Miyake, with his sculptural and origami-like designs that helped define Japan’s post-war modernism, was a perennial go-to for outfitting the art world. In 1982, he became the first fashion designer to have his work featured on the cover of Artforum.

Born in Hiroshima, Miyake witnessed the 1945 destruction of his city as a child, and injuries from the cataclysmic event left him with a limp for the remainder of his life. He made a career out of materializing a utopian vision.

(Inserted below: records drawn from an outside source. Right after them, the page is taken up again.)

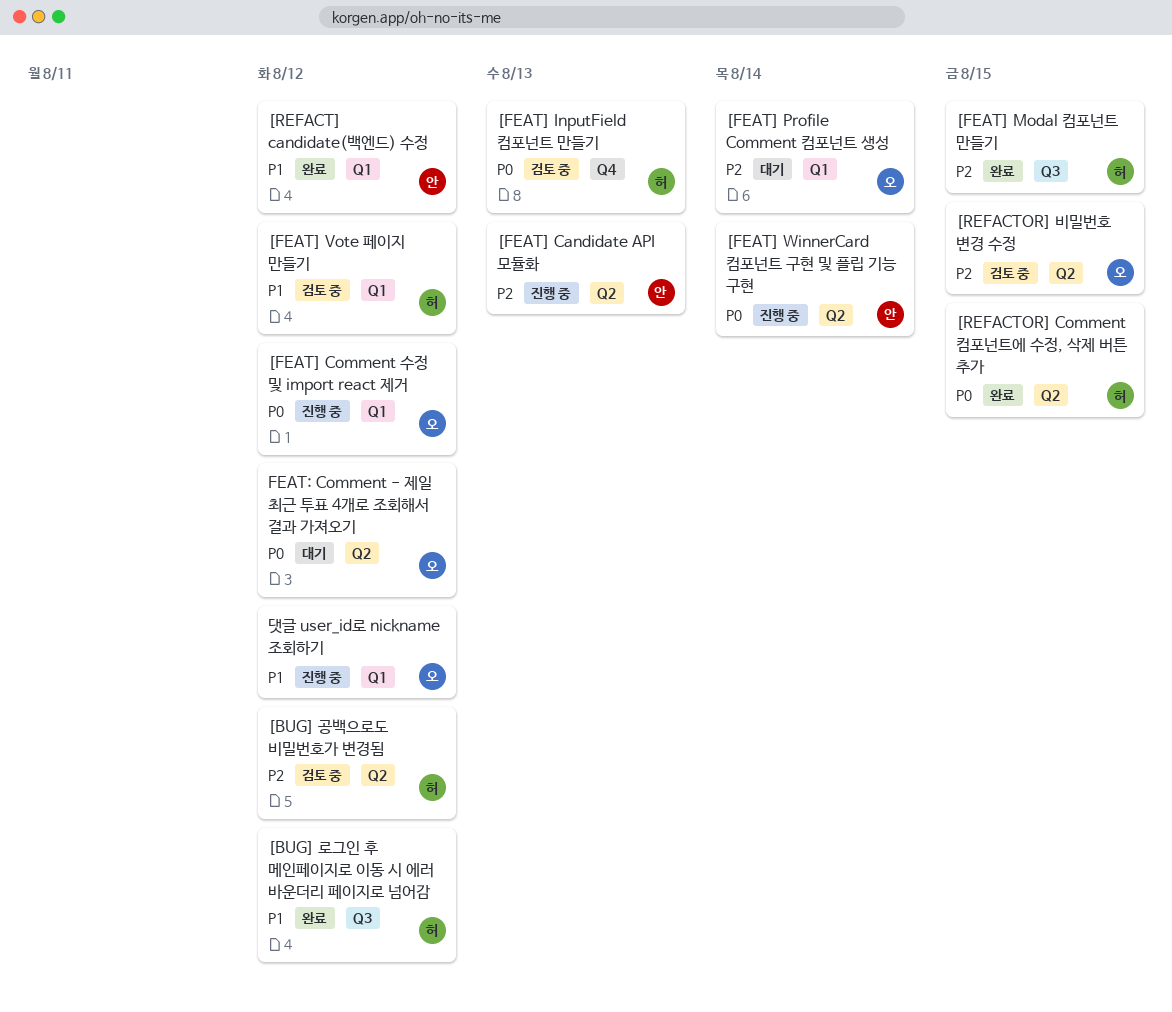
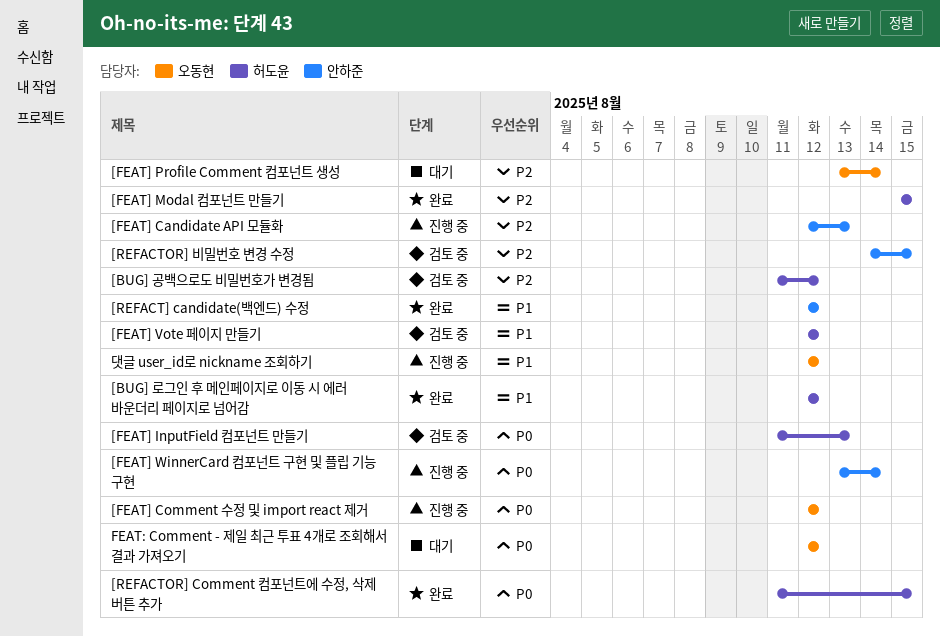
[REFACTOR] 비밀번호 변경 수정, owner: 오동현 -> 안하준

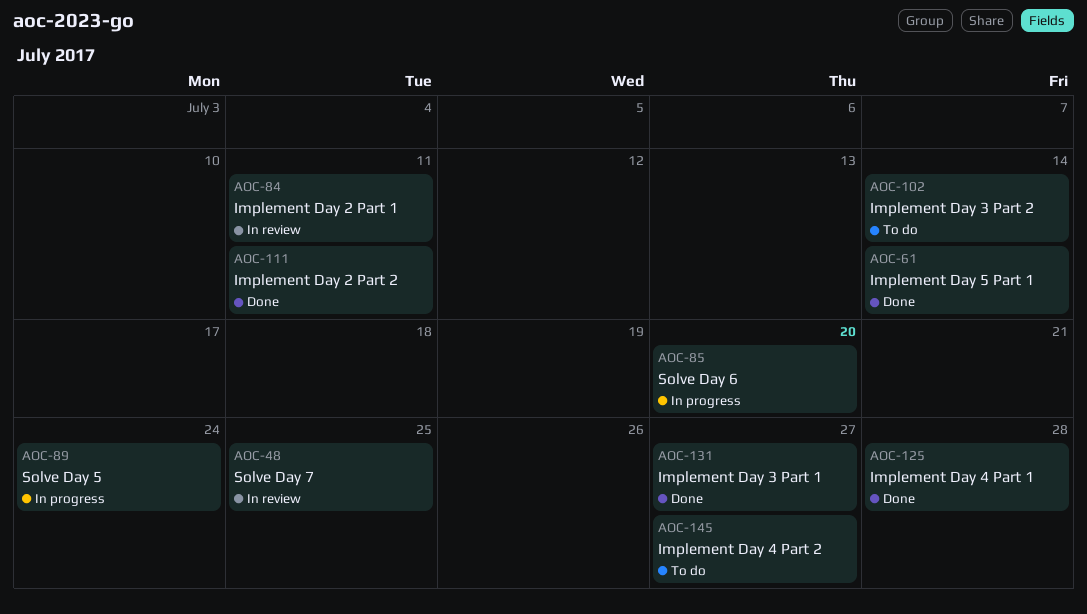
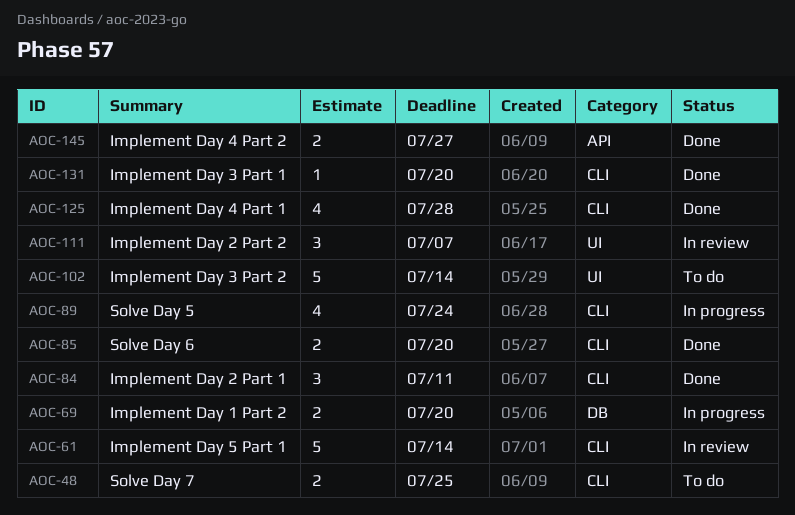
AOC-48, status: In review -> To do
AOC-61, status: Done -> In review
AOC-69: none -> present
AOC-84, status: In review -> Done
AOC-85, status: In progress -> Done
AOC-111, status: Done -> In review
AOC-111, due: Jul 11 -> Jul 7
AOC-131, due: Jul 27 -> Jul 20
AOC-145, status: To do -> Done

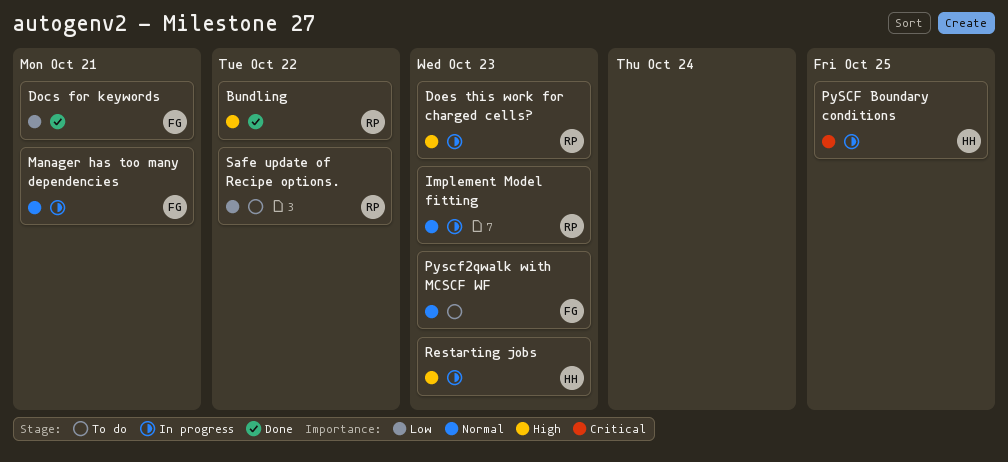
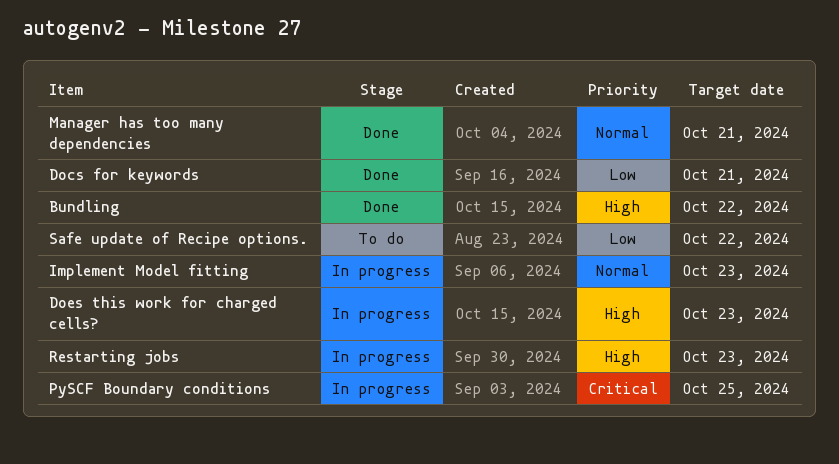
Manager has too many dependencies, status: In progress -> Done
Pyscf2qwalk with MCSCF WF: present -> none

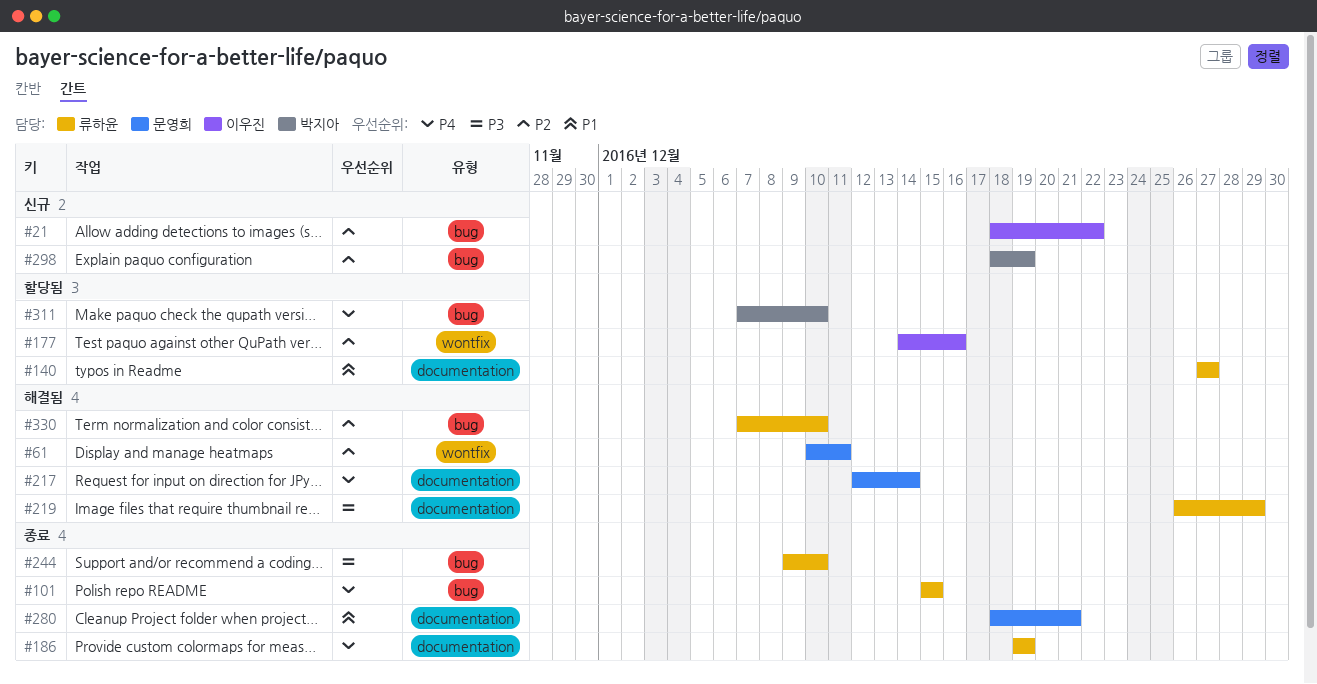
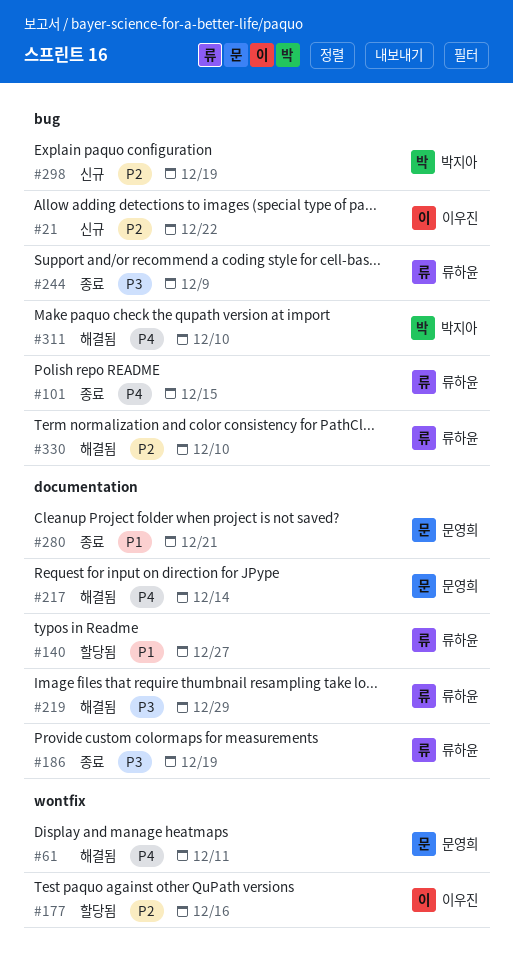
#61, priority: P2 -> P4
#186, priority: P4 -> P3
#244, due: Dec 10 -> Dec 9
#311, status: 할당됨 -> 해결됨

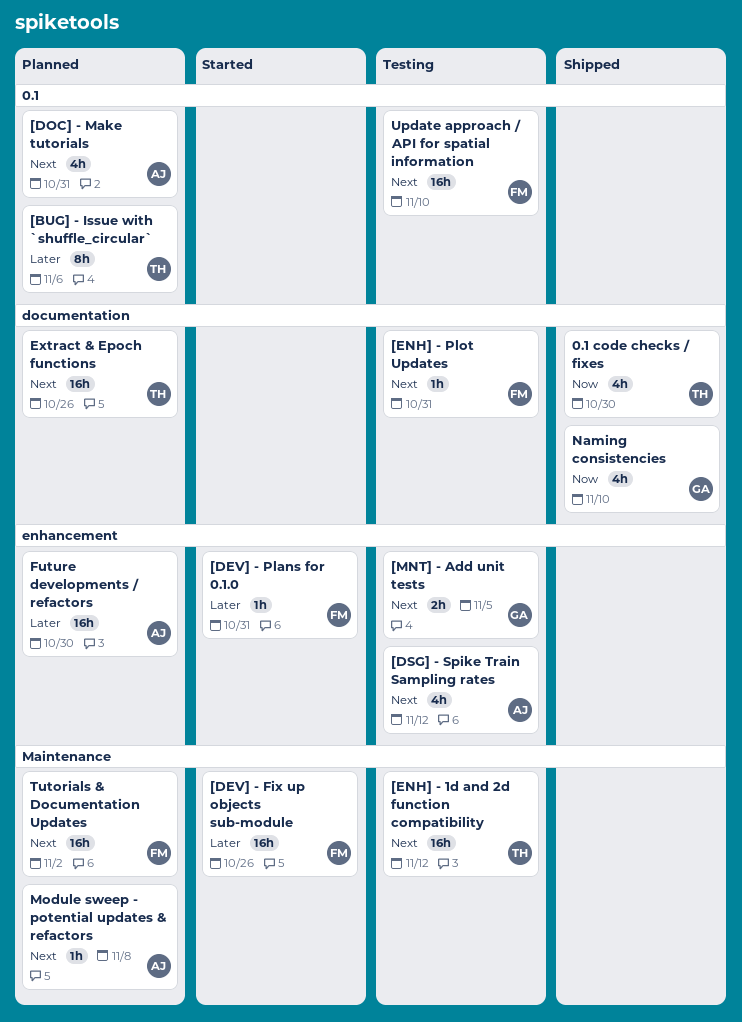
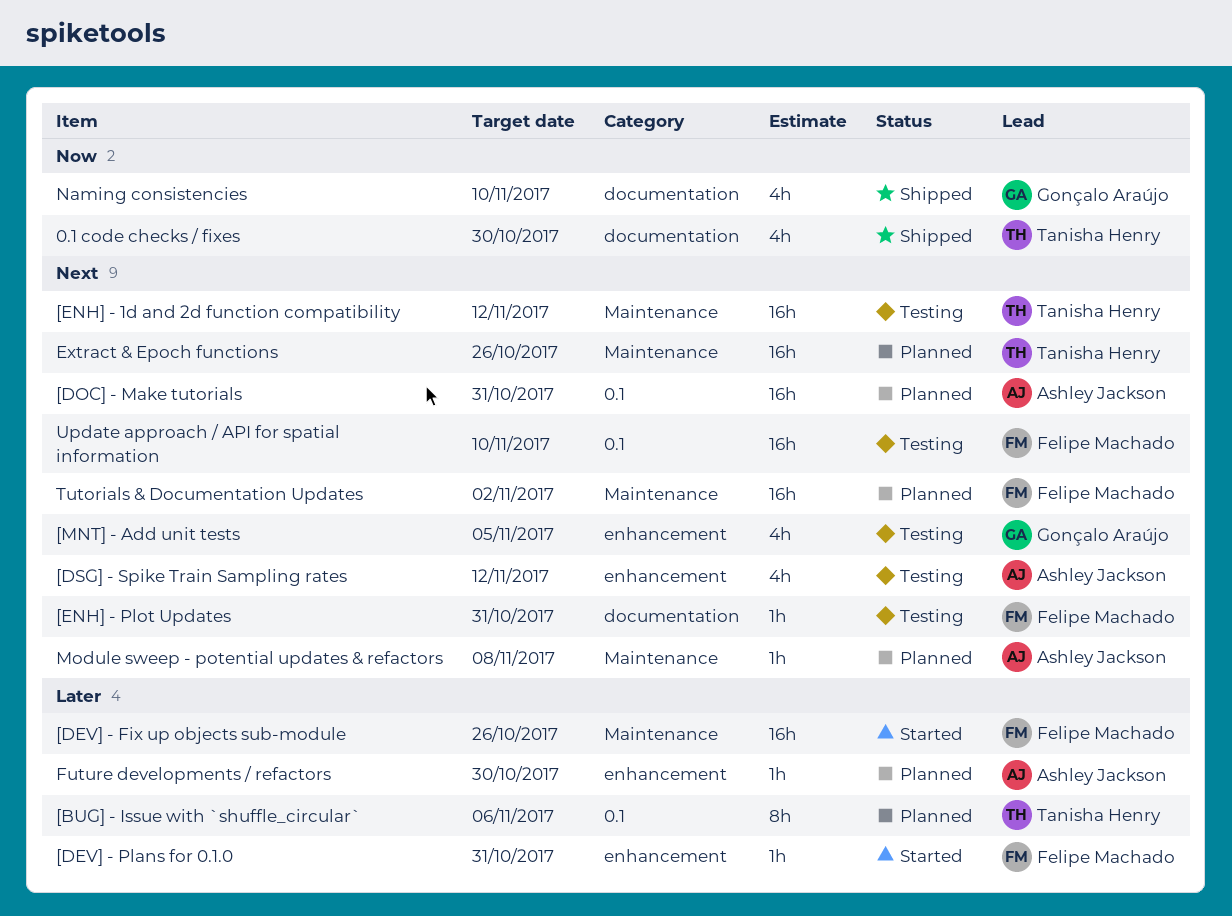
[DOC] - Make tutorials, estimate: 4h -> 16h
[MNT] - Add unit tests, estimate: 2h -> 4h
Extract & Epoch functions, label: documentation -> Maintenance
Future developments / refactors, estimate: 16h -> 1h

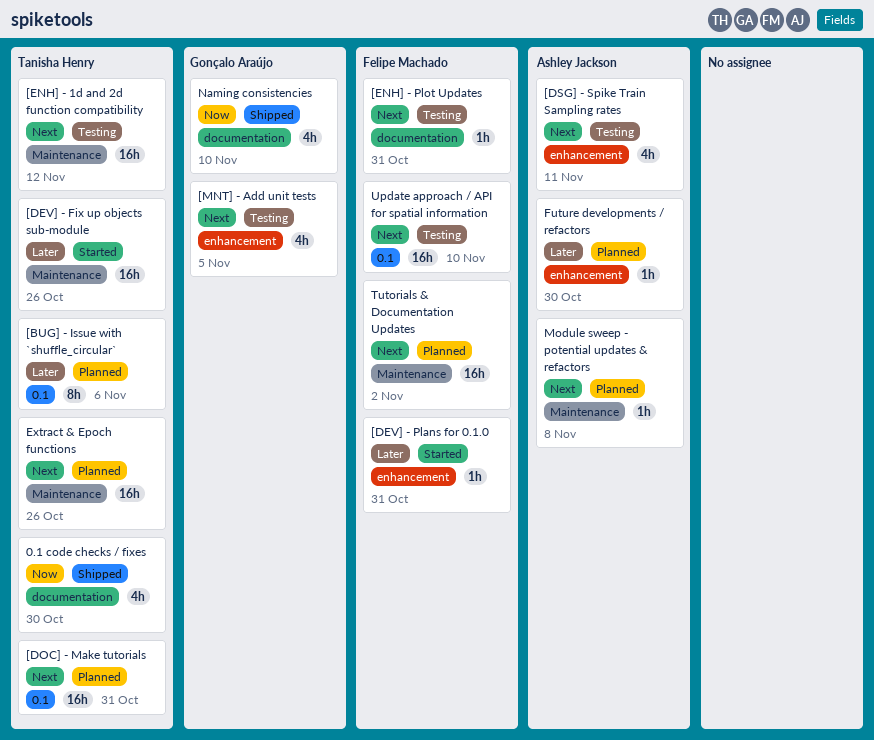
[DEV] - Fix up objects sub-module, owner: Felipe Machado -> Tanisha Henry
[DOC] - Make tutorials, owner: Ashley Jackson -> Tanisha Henry
[DSG] - Spike Train Sampling rates, due: Nov 12 -> Nov 11

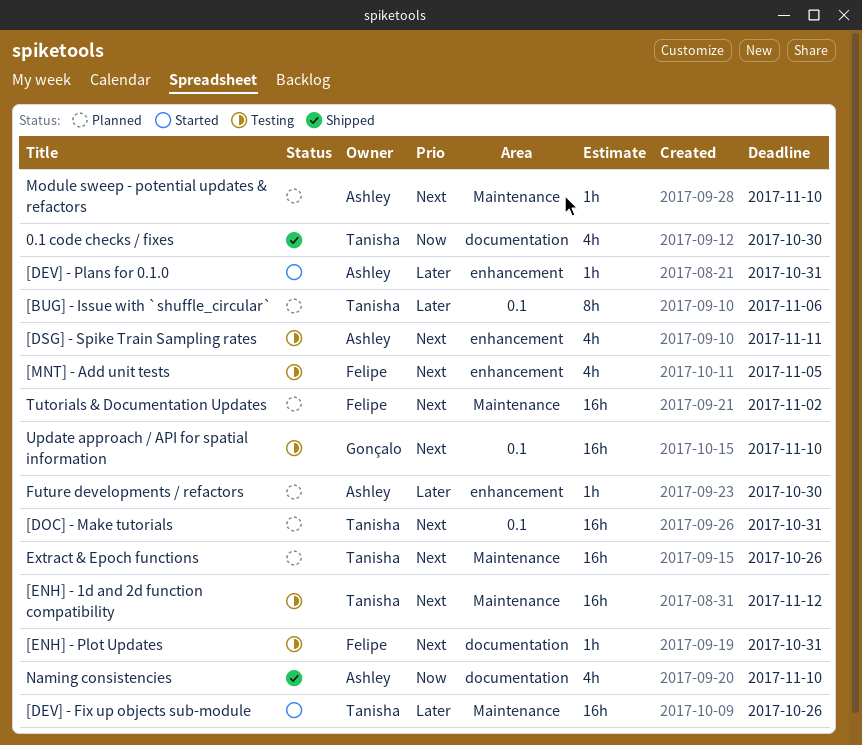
[DEV] - Plans for 0.1.0, owner: Felipe Machado -> Ashley Jackson
[MNT] - Add unit tests, owner: Gonçalo Araújo -> Felipe Machado
Module sweep - potential updates & refactors, due: Nov 8 -> Nov 10
Naming consistencies, owner: Gonçalo Araújo -> Ashley Jackson
Update approach / API for spatial information, owner: Felipe Machado -> Gonçalo Araújo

He studied graphic design and later moved into fashion, apprenticing under Hubert de Givenchy and Geoffrey Beene before forming Miyake Design Studio in 1970. Three years later, he began showing in Paris, where he became part of a small coterie of Japanese designers, including Kenzo Takada and Rei Kawakubo, who would reinvigorate French fashion week.

A model in a pleated creation for Issey Miyake’s Fall 1995 show in Paris. Photo by Daniel SIMON/Gamma-Rapho via Getty Images.

His clothes evoked a hard-to-identify sense of place, an almost pan-global aesthetic of harmony and freedom of movement. At times his interests were otherworldly, such as his sci-fi flying-saucer regalia; elsewhere he wielded tropes from Bedouin garments and ancient Japanese theater. An explorer of shape, Miyake was renowned for developing an innovative permanent pleat that rendered polyester into accordion-like, wrinkle-proof high fashion. (He also designed Steve Jobs’s famous black turtleneck.)

“Issey Miyake’s designs represent the highest aesthetic and technical achievement in fashion,” said Amanda Garfinkel, a curator at the Met’s Costume Institute, which has more than 150 Issey Miyake pieces in its permanent collection. “Through experiments with material and silhouette, he reconceived clothing’s relationship to the body and advanced fashion as an art form.”